FWIW, I’m not sure it’s necessarily a bug, but the semantic use is definitely incorrect. In the following, errno is set to None, which shouldn’t be possible, at least according to typeshed and the docs:

One reason why OSError was used is possibly because of the use of linecache which does have a bunch of try-except around OSError (so linecache shouldn’t raise OSError technically since it handles them internally). If linecache fails to read a file, it returns a list of empty lines instead of raising OSError. So maybe the reason why OSError was used was for the same logic, namely if inspect fails to read a file, then should it actually raise ValueError or OSError?

In addition, inspect.findsource which is used by inspect.getsourcelines explicitly says:

An OSError is raised if the source code cannot be retrieved.

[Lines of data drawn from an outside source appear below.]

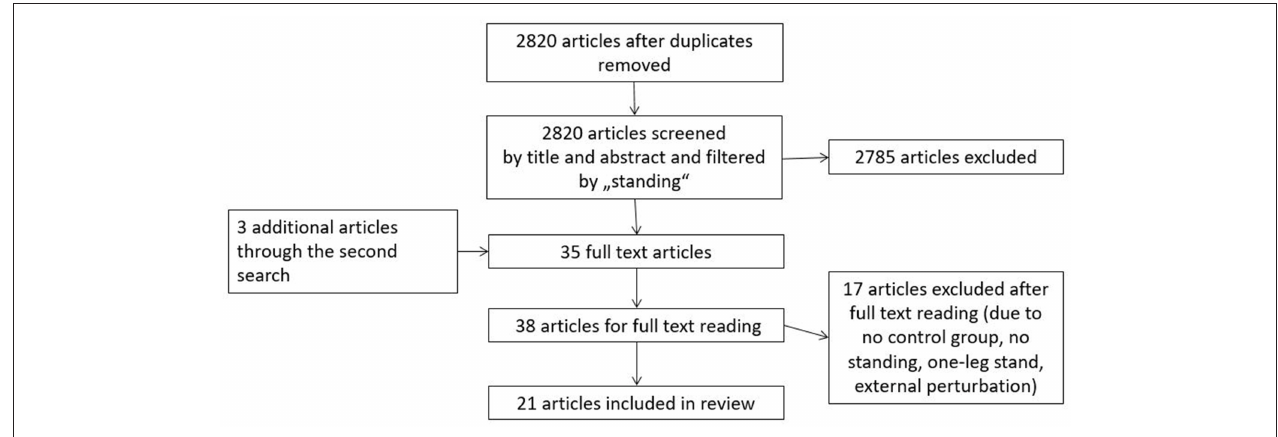
FIGURE 1 | Flow chart of search strategy and study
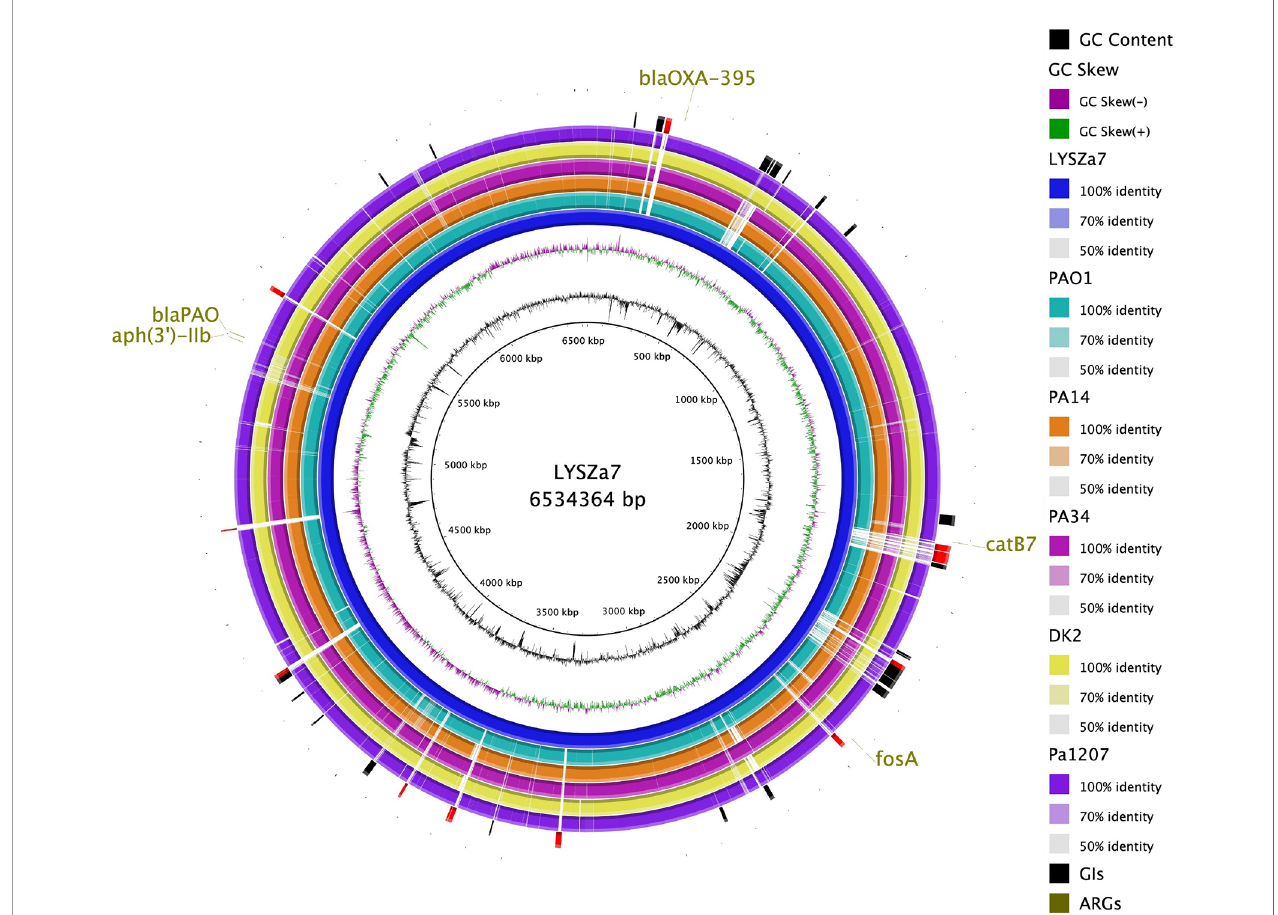
FIGURE 4 | Circular plot. From the innermost, Circle 1: GC content; Circle 2: GC Skew; Circle 3: P. aeruginosa LYSZa7; Circle 4: P. aeruginosa PAO1; Circle 5: P. aeruginosa PA14 (virulent clinical isolate); Circle 6: P. aeruginosa PA34 (strain isolated from Keratitis patient); Circle 7: P. aeruginosa DK2 (Strain isolated from Cystic Fibrosis patient); Circle 8: P. aeruginosa Pa1207 (strain isolated from Bacteremia patient); Circle 9: Genomic Islands predicted with speci fi c GIs of LYSZa7 highlighted in red; Circle 10: Antimicrobial resistance genes (ARGs).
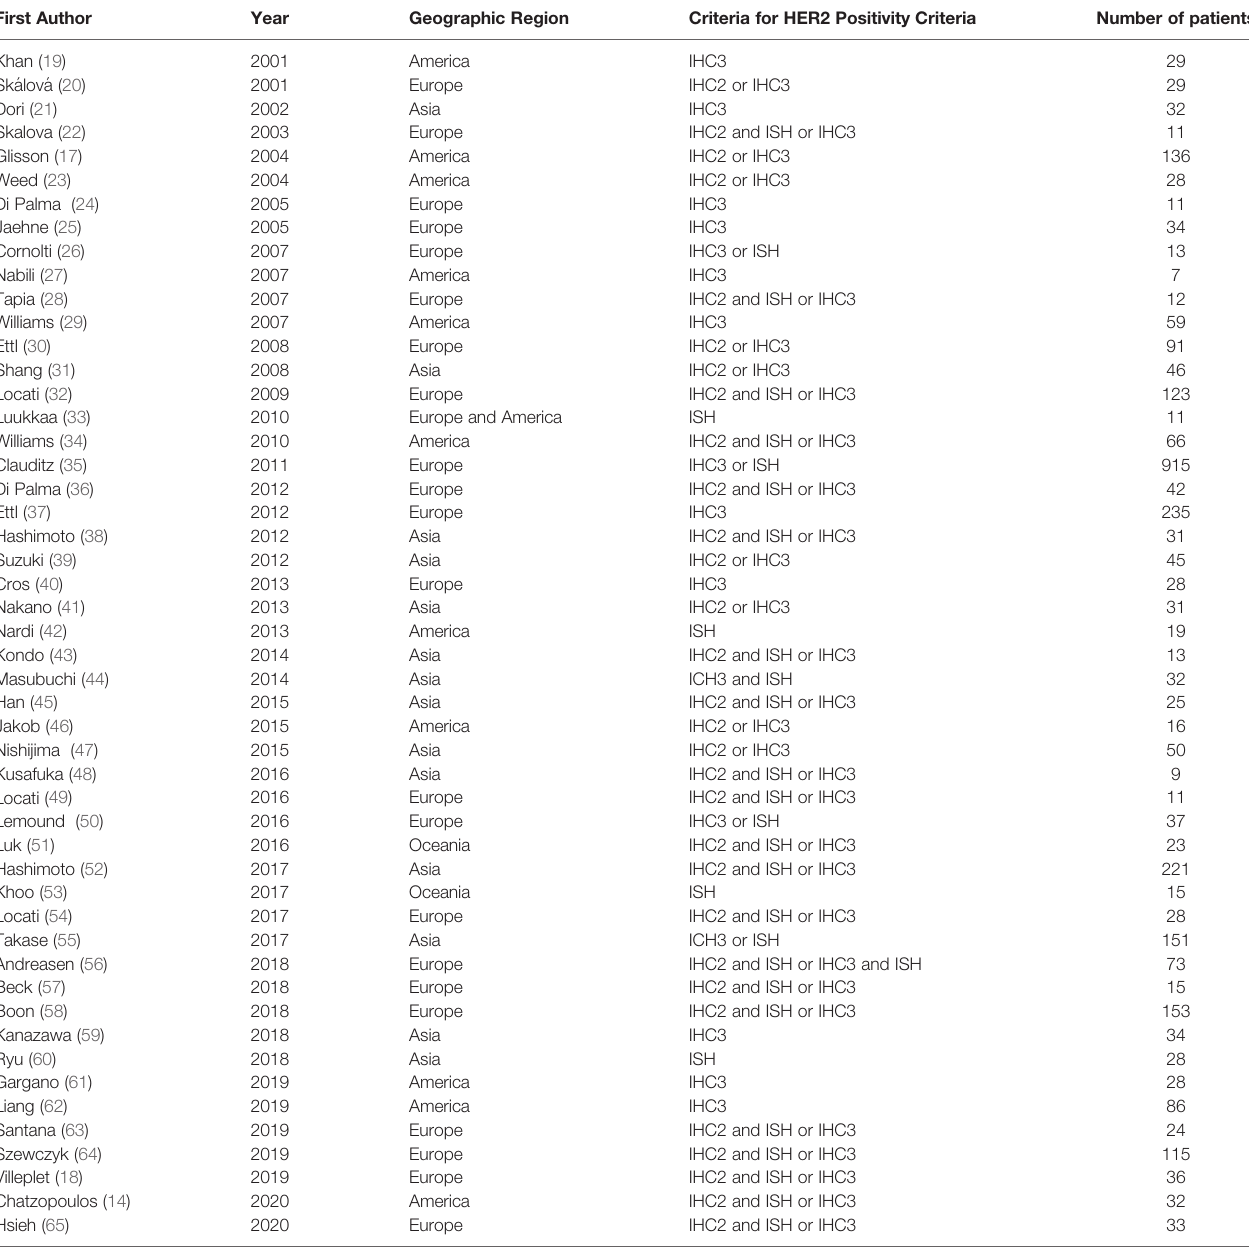
TABLE 1 | Studies included in the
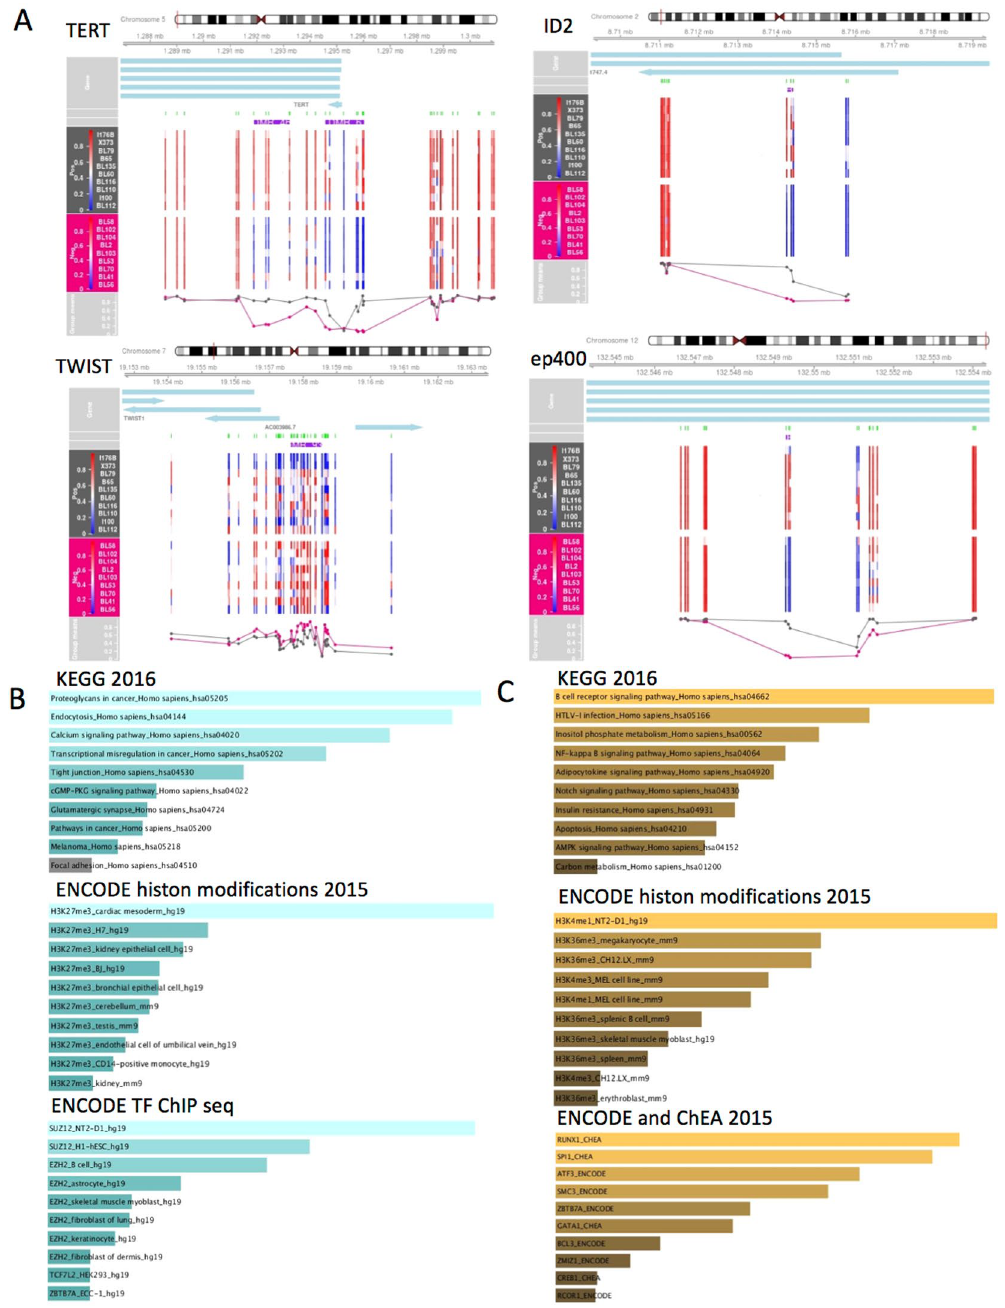
Figure 3. EBV-dependent methylation at the regional level and analysis of pathways targeted by EBV- dependent hyper or hypo methylation. ( A ) DMR plot corresponding to 4 of the EBV-associated DMRs. ( B , C ) Pathway analyses of EBV-associated DMRs discriminated by hypo ( B ) or hypermethylation ( C ). Enrichr web tool was used with the genomic locations of significant DMRs. Enrichment results are shown for the indicated databases (KEGG, BioCarta and ENCODE TF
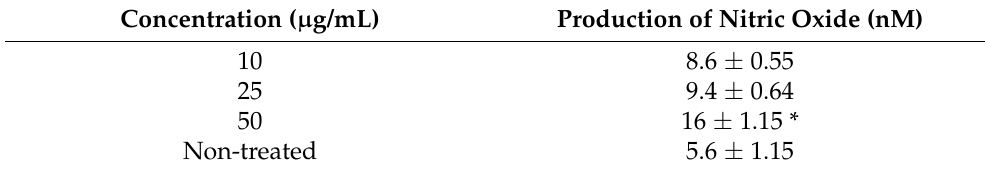
Table 5. Comparison of NO production in J774-A1 macrophage cells after treatment with various concentrations of Z. spina-christi extract.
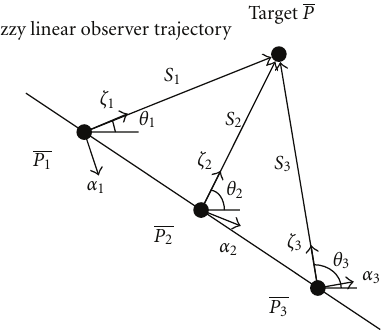
Figure 1: Fuzzy geometry for bearings-only target localization (3 sensors along fuzzy linear observer trajectory) in R 2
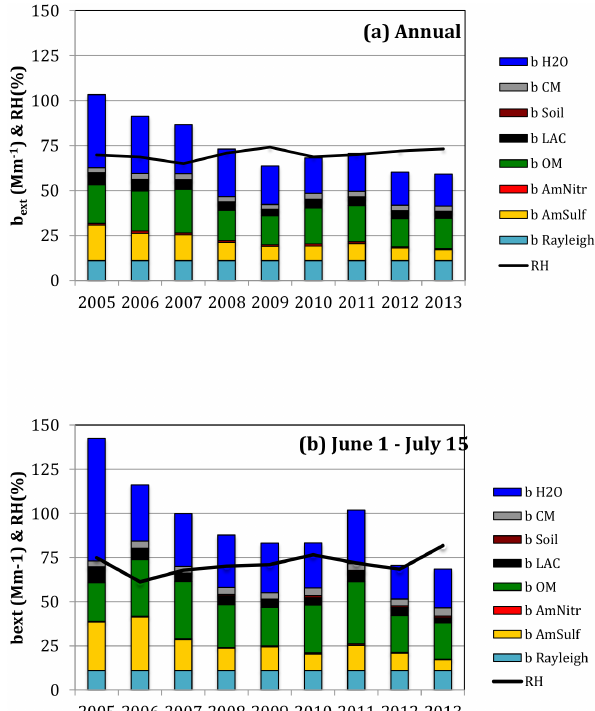
Figure 11. Mean annual light extinction computed from daily species concentrations at CTR calculated using the new IMPROVE algorithm (a) . Mean light extinction computed from daily species concentrations at CTR during 1 June–15 July of each year (b) . The aerosol components include ammonium salts, OM ( = 1.8OC), light- absorbing carbon (LAC), soil dust, coarse material (CM), and water. The black line shows the measured RH averaged over different peri- ods represented in the two panels of the figure. RH dependence was computed using the new IMPROVE f(RH) formula with hourly RH measurements at each site. Effects of water in particles, associated with SO 4 and NO 3 , are shown separately as the b H 2 O term (See also Fig.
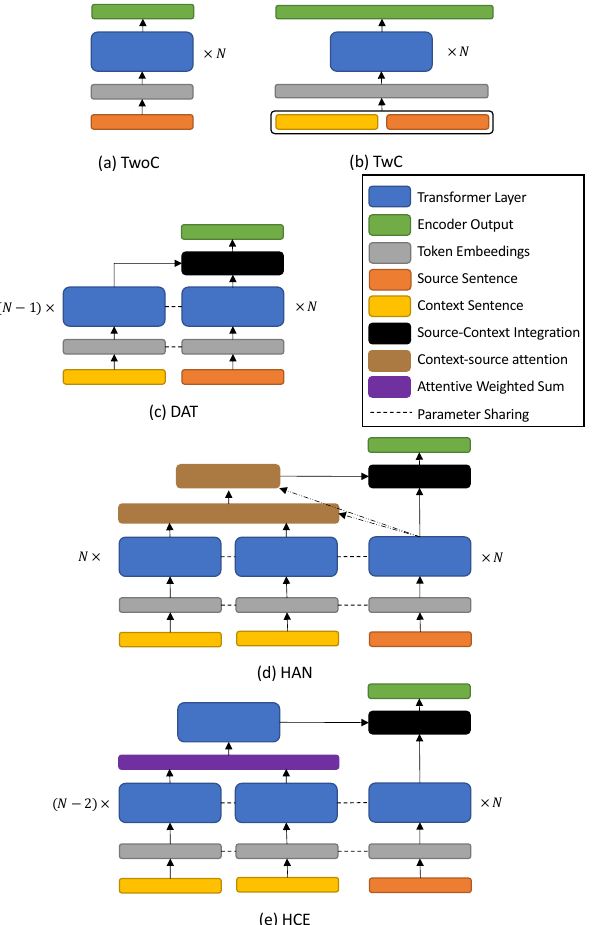
Figure 3. The structure of compared contextual encoders; ( a ) TwoC ( b ) TwC ( c ) DAT ( d ) HAN and ( e )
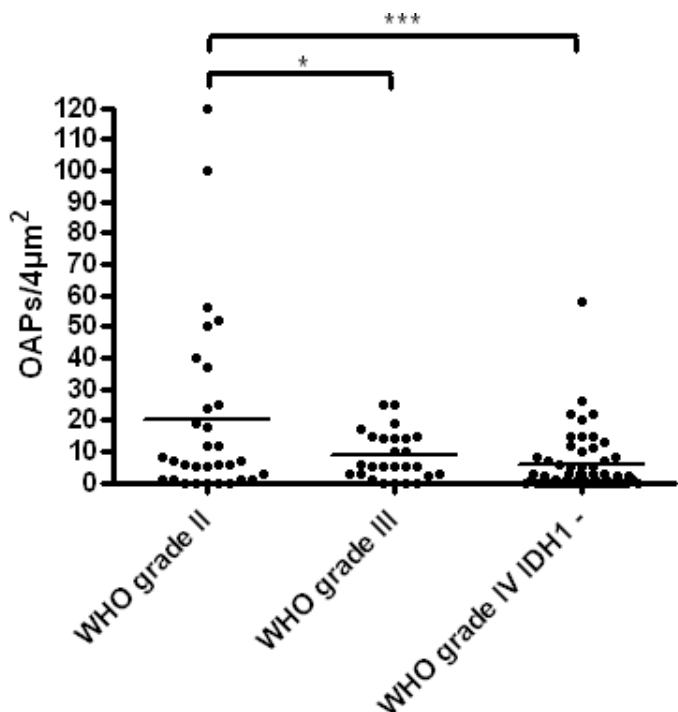
Figure 2. Number of OAPs counted per 4 µm 2 in astrocytoma WHO grade II, III and IV IDH1-negative glioblastoma. The number of OAPs in astrocytoma WHO grade II is significant higher than in astrocytoma WHO grade III ( p = 0.028) and glioblastoma ( p = 0.0006). * p ≤ 0.05, *** p ≤ 0.001.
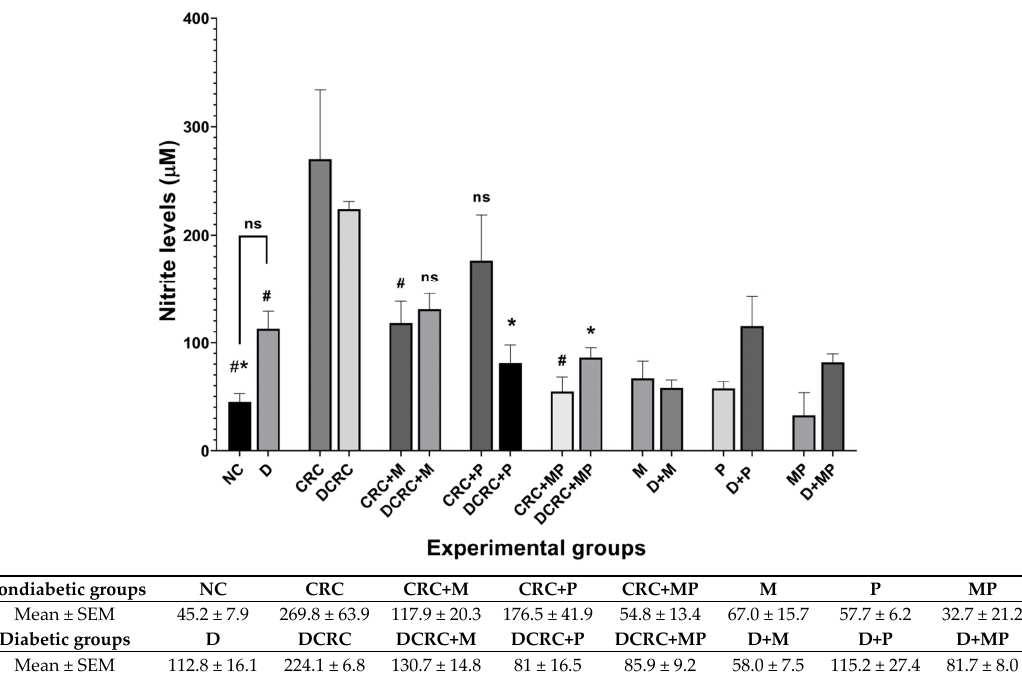
Figure 10. Nitrite modulation by metformin and probiotics. Results are expressed as mean ± SEM ( n = 4). Nondiabetic groups were compared to their experimental CRC control (CRC), significance was expressed by # p < 0.05. On the other hand, diabetic groups were compared to their experimental diabetic CRC control (DCRC); significance was expressed by * p < 0.05; ns stands for nonsignificant.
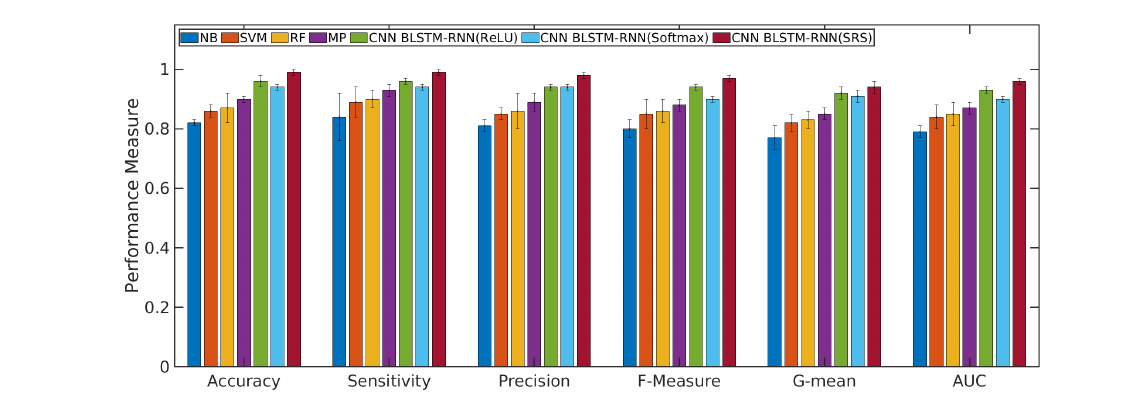
Figure 5. Results of machine learning algorithms for classifying the negative sentences.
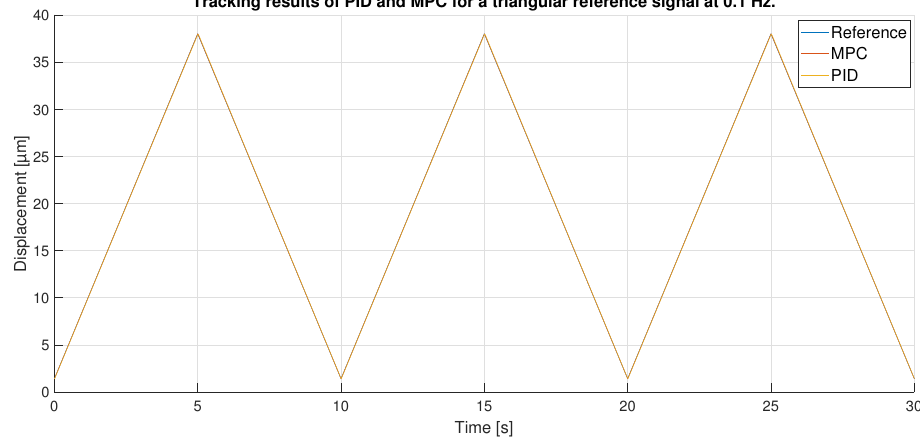
Figure 11. Tracking results of PID and MPC for a triangular reference signal at 0.1 Hz.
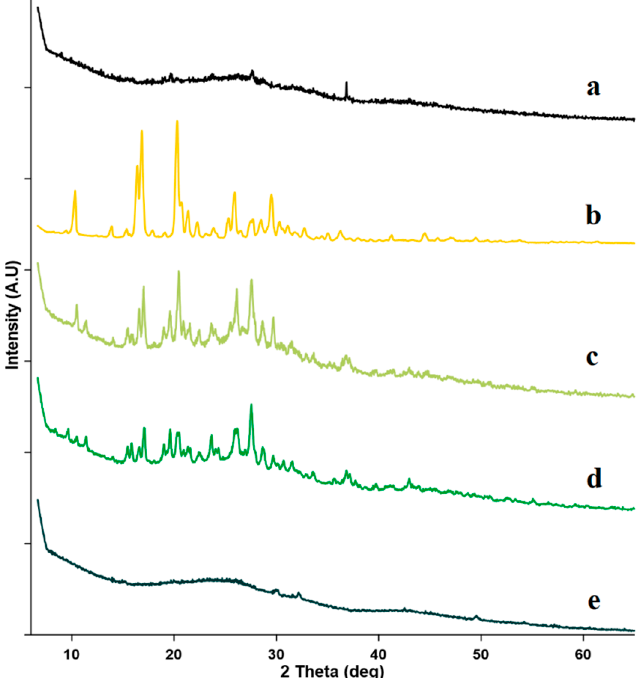
Figure 5. PXRD for: ( a ) Sulfonatocalix[4]naphthalene, ( b ) fluconazole (FZ) ( c ). Physical mixture (PM) ( d ). Kneaded (KN) and ( e ) co-evaporate powder (CO).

Right, the OSError is documented, which is why turning it into a ValueError would be a breaking change. We need an InspectError to mediate the transition from an OSError to something else.

Yeah, None values in OSError are a bug: see #101601. Nonetheless, as Kirill said in the PR, the semantic use of OSError is incorrect here – it should be reserved for operating system related failures.

Any final objections?

Just trying to understand the plan, is your new InspectError planned to be a subclass of OSError forever?

Yeah, but not the properties. The definition would look something like this (at least on typeshed):

class InspectError(OSError):
    @property
    @deprecated("InspectError.errno is deprecated and will be removed in Python 3.16")
    def errno(self) -> None: ...

    @property
    @deprecated("InspectError.strerror is deprecated and will be removed in Python 3.16")
    def strerror(self) -> None: ...

Although, we could potentially remove the OSError subclass at some point, but I’m not sure how we would deprecate that.

If you mean that in general OSError exceptions having errno set to None is a bug, then FWIW that’s the opposite of my interpretation of the docs? They explicitly show two forms of constructor and state the first one sets attributes to None.
For the same reason, I think if InspectError is a subclass then the deprecated properties couldn’t be removed without dropping OSError as base class, since this would violate typical expectations.

I didn’t think about this, so I retract my previous point — we very much should plan to remove the subclass, I’m just not too sure what the deprecation period would look like.

Theoretically, by adding InspectError, we could hope to rely on people not catching OSError in the future, but I’m not aware of any way to explicitly deprecate that.

If except would actually use __subclasscheck__, it would potentially be possible by adding a custom metaclass for OSError that raises a deprecation warning. But that is probably not going to happen because of concerns about performance.

We for sure can’t add a deprecation warning without C code modifications (it would also be possible to add special code to except statement), but I doubt that this will happen. The core devs will have to decide if this is an acceptable break of the deprecation policy.